··· Listed records ···

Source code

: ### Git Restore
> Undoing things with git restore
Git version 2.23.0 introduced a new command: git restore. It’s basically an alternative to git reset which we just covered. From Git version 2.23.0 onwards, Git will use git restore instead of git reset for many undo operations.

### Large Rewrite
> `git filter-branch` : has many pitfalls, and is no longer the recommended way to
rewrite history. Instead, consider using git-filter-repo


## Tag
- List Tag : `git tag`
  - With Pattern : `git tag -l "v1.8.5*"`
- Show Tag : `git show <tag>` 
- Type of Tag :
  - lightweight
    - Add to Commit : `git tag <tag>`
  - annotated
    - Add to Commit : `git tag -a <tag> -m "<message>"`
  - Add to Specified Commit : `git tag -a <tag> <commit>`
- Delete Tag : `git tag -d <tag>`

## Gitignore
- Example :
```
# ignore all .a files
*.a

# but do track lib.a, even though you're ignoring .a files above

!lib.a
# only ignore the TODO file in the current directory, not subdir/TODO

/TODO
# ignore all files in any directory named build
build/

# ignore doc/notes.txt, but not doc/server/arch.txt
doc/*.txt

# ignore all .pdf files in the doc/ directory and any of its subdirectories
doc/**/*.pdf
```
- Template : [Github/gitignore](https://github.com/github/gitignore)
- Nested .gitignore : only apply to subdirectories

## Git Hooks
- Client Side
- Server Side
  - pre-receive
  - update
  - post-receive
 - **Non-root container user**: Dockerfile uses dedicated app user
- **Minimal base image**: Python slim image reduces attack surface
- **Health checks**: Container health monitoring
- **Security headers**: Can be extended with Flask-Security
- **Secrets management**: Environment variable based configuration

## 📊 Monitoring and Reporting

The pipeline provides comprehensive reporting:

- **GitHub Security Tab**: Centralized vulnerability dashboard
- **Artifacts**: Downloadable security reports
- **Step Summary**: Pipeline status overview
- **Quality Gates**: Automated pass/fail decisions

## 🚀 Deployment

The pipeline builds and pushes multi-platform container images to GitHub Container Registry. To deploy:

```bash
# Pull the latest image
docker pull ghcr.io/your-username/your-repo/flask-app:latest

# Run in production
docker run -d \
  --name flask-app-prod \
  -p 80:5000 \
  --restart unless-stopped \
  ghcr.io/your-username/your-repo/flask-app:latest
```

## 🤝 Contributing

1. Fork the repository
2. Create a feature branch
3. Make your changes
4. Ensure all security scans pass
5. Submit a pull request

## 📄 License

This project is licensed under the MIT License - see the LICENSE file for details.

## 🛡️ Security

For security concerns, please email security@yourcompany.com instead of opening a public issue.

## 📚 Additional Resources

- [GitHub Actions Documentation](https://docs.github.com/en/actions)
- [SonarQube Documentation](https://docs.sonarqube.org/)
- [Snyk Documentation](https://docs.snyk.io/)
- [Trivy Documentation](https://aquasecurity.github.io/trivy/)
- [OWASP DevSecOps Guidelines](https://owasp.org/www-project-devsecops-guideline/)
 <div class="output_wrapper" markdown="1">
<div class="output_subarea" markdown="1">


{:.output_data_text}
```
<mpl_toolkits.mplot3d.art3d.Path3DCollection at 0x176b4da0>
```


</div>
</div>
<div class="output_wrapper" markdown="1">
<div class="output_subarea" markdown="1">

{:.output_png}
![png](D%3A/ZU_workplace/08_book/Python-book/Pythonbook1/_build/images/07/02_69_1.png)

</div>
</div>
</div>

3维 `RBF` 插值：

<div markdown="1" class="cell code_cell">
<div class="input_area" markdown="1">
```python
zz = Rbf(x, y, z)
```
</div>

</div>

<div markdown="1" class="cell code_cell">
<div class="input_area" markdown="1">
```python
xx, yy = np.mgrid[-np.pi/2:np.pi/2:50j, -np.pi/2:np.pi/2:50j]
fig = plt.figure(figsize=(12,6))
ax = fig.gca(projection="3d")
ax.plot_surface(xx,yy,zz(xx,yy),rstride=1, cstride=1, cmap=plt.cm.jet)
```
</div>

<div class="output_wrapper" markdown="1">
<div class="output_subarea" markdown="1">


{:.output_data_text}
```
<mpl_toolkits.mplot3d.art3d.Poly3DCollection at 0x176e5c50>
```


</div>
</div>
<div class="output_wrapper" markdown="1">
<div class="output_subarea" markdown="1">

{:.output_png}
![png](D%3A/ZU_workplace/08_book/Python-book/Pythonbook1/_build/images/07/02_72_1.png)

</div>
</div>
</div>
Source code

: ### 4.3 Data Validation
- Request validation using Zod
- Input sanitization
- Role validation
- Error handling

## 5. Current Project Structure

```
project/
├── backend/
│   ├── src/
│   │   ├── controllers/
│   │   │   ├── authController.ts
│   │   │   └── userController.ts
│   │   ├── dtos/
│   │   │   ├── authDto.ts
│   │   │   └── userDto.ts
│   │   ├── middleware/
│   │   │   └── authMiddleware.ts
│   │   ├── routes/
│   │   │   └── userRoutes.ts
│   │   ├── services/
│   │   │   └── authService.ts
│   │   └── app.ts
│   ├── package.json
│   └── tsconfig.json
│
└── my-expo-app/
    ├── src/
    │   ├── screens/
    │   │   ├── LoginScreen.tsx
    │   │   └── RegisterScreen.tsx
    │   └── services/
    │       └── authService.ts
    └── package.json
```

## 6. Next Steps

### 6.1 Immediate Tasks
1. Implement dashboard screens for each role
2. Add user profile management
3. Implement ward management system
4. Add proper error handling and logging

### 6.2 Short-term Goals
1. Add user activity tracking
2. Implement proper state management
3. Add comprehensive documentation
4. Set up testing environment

···

§ **Assignment**
In the data above, tally the lines holding "proper" and answer with the figure only.

§ **Result**
2